EU soll mehr gegen Kriegsverbrechen tun
Zum Schutz von Zivilisten, Verletzten und Helfern
Eigentlich sollten sie für Soldaten und Kämpfer tabu sein: Zivilisten, Verwundete, Ärzte und Helfer. Trotzdem geraten auch diese Gruppen in Konflikten immer wieder unter Beschuss. Dagegen bezieht das Europaparlament Stellung.

Brüssel (epd) Die EU-Staaten sollen nach dem Willen des Europaparlaments mehr für den Schutz von Zivilisten und Verletzten sowie von Ärzten und anderen Helfern in Konfliktgebieten tun. Die Abgeordneten forderten am Donnerstag die Regierungen, die EU-Außenbeauftragte Federica Mogherini und die zuständigen EU-Organe auf, "alle ihnen zur Verfügung stehenden Instrumente zu nutzen", um der häufigen Missachtung des humanitären Völkerrechts entgegenzuwirken.

Dies sei nötig, weil "die Zahl der Verweigerungen des Zugangs zu humanitärer Hilfe, der Hinrichtung von Zivilpersonen und humanitären Helfern, von Inhaftierungen unter katastrophalen Bedingungen sowie der Geiselnahme und Versklavung von Zivilpersonen in beispiellosem Maße zugenommen hat", heißt es in der in Brüssel verabschiedeten Resolution der Volksvertretung. So soll sich Mogherini zum Beispiel für Waffenembargos gegen Staaten einsetzen, die für gezielte Angriffe auf zivile Infrastruktur verantwortlich sind. Die europäischen Regierungen sollen der Resolution zufolge beim Sicherheitsrat der Vereinten Nationen dafür eintreten, dass Täter vor Gerichten wie dem Internationalen Strafgerichtshof zur Rechenschaft gezogen werden.

Bereits am Mittwochabend hatten die Abgeordneten in einer Debatte deutlich gemacht, dass brutale Angriffe auf Krankenhäuser, Schulen und andere nicht-militärische Ziele in Ländern wie Syrien und Afghanistan die verbreitete Missachtung des humanitären Völkerrecht belegen. "Die Anschläge auf zivile Einrichtungen werden immer häufiger, insbesondere auf Schulen und Krankenhäuser", sagte die spanische Abgeordnete Elena Valenciano. "Die Auswirkungen davon betreffen Tausende von Unschuldigen." Die EU besitze zwar Leitlinien zum humanitären Völkerrecht, aber sie tue nicht genug für die Umsetzung, kritisierte die deutsche Grünen-Abgeordnete Barbara Lochbihler.

"Ärzte ohne Grenzen": Verstärkte Angriffe auf Kliniken

Der Rat der EU, der die 28 Mitgliedstaaten vertritt, will sich unter anderem auf dem Weltgipfel in Istanbul Ende Mai für den Respekt des humanitären Völkerrechts einsetzen, sagte die niederländische Verteidigungsministerin Jeanine Hennis-Plasschaert im Europaparlament. Die Niederlande haben derzeit den Vorsitz im Rat inne. Hennis-Plasschaert verwies unter anderem darauf, dass der Rat 2015 zur Einhaltung des humanitären Völkerrechts in Syrien aufgerufen habe.

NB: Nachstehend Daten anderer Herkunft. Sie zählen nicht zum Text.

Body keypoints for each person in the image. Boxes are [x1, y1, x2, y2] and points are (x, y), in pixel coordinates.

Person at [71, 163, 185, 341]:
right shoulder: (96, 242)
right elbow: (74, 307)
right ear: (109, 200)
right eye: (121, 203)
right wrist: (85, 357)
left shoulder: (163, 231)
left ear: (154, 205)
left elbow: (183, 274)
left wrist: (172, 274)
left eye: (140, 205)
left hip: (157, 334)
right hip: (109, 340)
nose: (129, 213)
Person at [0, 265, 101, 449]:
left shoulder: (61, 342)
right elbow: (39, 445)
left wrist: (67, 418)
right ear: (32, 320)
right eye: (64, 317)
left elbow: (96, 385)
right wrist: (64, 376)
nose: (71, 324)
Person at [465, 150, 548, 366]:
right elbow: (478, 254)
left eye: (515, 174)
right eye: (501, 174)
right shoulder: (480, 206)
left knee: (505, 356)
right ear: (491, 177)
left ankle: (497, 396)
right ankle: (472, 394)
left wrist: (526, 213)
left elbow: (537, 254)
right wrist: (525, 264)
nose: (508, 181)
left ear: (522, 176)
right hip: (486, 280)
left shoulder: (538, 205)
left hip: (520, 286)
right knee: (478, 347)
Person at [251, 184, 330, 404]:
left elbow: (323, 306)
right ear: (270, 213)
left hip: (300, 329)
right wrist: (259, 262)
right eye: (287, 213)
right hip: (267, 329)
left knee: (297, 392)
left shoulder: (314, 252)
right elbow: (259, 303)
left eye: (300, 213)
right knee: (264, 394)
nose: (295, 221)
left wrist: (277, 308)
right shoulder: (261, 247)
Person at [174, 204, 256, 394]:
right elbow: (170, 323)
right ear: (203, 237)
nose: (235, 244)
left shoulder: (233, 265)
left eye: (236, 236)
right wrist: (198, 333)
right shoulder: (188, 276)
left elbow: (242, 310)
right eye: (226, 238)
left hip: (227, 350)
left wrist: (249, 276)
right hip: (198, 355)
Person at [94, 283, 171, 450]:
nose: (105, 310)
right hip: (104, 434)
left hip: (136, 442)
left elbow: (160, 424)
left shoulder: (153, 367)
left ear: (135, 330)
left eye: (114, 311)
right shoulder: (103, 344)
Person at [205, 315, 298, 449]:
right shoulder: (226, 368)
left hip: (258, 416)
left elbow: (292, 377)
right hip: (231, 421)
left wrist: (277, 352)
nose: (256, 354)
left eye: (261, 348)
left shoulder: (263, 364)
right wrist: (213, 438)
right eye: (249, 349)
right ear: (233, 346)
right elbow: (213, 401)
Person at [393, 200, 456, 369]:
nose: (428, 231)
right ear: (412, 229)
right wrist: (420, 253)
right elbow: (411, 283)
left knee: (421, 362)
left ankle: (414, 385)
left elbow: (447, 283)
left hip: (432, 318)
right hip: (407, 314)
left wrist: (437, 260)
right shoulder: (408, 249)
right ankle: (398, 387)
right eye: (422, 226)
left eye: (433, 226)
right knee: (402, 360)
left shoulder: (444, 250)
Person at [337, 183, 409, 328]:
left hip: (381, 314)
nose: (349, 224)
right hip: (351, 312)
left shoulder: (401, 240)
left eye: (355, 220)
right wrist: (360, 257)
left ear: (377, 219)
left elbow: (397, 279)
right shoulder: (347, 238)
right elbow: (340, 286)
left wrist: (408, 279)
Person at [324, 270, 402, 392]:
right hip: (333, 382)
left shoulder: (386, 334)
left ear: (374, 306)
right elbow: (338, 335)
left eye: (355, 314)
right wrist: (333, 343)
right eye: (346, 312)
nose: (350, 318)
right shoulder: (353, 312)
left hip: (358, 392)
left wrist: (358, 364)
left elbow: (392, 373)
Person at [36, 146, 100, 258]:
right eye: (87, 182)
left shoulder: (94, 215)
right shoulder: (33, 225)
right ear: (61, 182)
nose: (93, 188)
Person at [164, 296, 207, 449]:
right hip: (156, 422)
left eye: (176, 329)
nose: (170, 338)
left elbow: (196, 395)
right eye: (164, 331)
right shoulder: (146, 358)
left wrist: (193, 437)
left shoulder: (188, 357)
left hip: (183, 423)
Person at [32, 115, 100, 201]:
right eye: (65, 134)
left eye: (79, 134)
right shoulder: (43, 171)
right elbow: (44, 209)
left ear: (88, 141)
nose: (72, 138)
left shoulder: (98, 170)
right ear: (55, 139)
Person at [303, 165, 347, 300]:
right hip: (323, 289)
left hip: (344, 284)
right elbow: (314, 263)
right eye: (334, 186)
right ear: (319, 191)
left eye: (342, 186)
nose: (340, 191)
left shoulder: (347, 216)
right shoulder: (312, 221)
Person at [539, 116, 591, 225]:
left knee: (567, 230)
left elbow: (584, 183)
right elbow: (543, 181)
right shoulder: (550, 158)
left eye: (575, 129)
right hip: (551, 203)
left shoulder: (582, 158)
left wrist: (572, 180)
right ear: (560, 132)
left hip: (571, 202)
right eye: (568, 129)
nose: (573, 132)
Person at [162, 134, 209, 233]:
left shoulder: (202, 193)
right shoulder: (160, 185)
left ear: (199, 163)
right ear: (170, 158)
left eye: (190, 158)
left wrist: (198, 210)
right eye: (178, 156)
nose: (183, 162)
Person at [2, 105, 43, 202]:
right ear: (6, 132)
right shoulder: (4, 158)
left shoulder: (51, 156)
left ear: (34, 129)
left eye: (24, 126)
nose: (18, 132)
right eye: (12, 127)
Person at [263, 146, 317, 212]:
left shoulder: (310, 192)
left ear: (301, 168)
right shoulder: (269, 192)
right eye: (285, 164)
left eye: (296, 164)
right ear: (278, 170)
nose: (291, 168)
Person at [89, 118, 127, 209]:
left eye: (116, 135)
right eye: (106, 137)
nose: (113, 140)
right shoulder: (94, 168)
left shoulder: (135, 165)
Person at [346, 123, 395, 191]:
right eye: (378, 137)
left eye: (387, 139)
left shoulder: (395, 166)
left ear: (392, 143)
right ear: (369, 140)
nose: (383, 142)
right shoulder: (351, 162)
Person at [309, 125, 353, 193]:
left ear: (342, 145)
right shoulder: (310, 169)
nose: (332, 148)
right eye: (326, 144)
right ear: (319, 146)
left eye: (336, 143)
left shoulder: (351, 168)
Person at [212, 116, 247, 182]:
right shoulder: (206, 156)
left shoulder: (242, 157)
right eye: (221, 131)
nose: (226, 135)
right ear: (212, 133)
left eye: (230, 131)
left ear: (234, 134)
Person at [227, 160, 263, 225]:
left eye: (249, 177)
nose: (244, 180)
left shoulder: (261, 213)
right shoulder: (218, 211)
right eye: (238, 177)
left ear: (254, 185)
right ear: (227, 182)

Auch die Organisation "Ärzte ohne Grenzen" beklagt verstärkte Angriffe auf Kliniken. "Wir haben das selbst erlebt in Afghanistan" im Oktober 2015 mit 42 Todesopfern, "aber auch mit Krankenhäusern, die wir unterstützen in Syrien und im Jemen", erklärte Geschäftsführer Florian Westphal von der deutschen Sektion der Hilfsorganisation aus Anlass der Debatte im Europaparlament. Daneben gebe es weniger bekannte Konfliktregionen wie den Südsudan, wo in den vergangenen Jahren "Krankenhäuser geplündert worden sind, wo Patientinnen in ihren Betten erschossen worden sind", sagte Westphal dem Evangelischen Pressedienst (epd).

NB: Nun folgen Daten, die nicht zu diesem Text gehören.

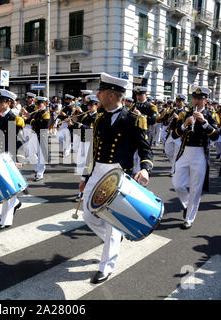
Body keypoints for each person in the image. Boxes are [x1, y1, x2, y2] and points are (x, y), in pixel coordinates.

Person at [78, 73, 153, 284]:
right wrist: (85, 176)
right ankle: (115, 239)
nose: (97, 96)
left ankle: (106, 266)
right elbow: (92, 149)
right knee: (88, 215)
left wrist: (145, 168)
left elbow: (145, 150)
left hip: (118, 174)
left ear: (111, 95)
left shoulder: (135, 119)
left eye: (100, 92)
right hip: (97, 171)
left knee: (111, 223)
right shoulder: (99, 118)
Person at [171, 86, 219, 229]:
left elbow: (216, 137)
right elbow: (174, 135)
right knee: (178, 184)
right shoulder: (185, 114)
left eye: (200, 98)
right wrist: (185, 125)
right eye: (195, 98)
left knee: (195, 188)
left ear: (205, 100)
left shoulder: (211, 115)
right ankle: (187, 204)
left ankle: (189, 218)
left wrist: (204, 123)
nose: (196, 101)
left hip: (200, 154)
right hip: (185, 152)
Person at [0, 89, 25, 230]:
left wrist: (19, 159)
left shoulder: (15, 119)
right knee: (2, 188)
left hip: (10, 157)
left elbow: (20, 141)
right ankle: (16, 203)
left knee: (8, 190)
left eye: (0, 102)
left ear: (9, 103)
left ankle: (5, 221)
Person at [72, 94, 99, 202]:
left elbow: (91, 130)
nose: (89, 107)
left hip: (92, 144)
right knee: (81, 166)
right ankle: (85, 190)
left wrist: (79, 125)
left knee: (87, 169)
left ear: (97, 105)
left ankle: (82, 192)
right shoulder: (85, 116)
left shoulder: (98, 117)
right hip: (83, 143)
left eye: (92, 105)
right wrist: (73, 122)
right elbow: (79, 130)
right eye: (88, 105)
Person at [164, 94, 188, 176]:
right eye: (177, 101)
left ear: (184, 102)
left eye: (179, 101)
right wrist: (170, 119)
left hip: (179, 135)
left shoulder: (185, 112)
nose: (177, 103)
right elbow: (167, 121)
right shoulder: (174, 110)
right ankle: (176, 163)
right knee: (167, 150)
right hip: (171, 133)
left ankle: (173, 171)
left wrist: (177, 118)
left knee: (176, 153)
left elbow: (185, 124)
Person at [30, 96, 51, 181]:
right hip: (34, 134)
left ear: (45, 104)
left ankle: (40, 173)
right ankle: (38, 168)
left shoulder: (46, 113)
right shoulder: (36, 113)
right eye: (37, 104)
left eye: (40, 104)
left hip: (41, 134)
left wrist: (33, 122)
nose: (38, 105)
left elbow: (45, 125)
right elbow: (31, 121)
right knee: (29, 152)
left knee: (41, 154)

Das humanitäre Völkerrecht, auch als Kriegsvölkerrecht bezeichnet, soll die Folgen internationaler und innerstaatlicher Konflikte mildern. Es schützt bestimmte Personengruppen wie Zivilisten und verwundete Soldaten und reglementiert die Kriegsführung. Niedergelegt ist es vor allem in der Haager Landkriegsordnung von 1907 sowie den vier Genfer Konventionen von 1949 und in deren Zusatzprotokollen.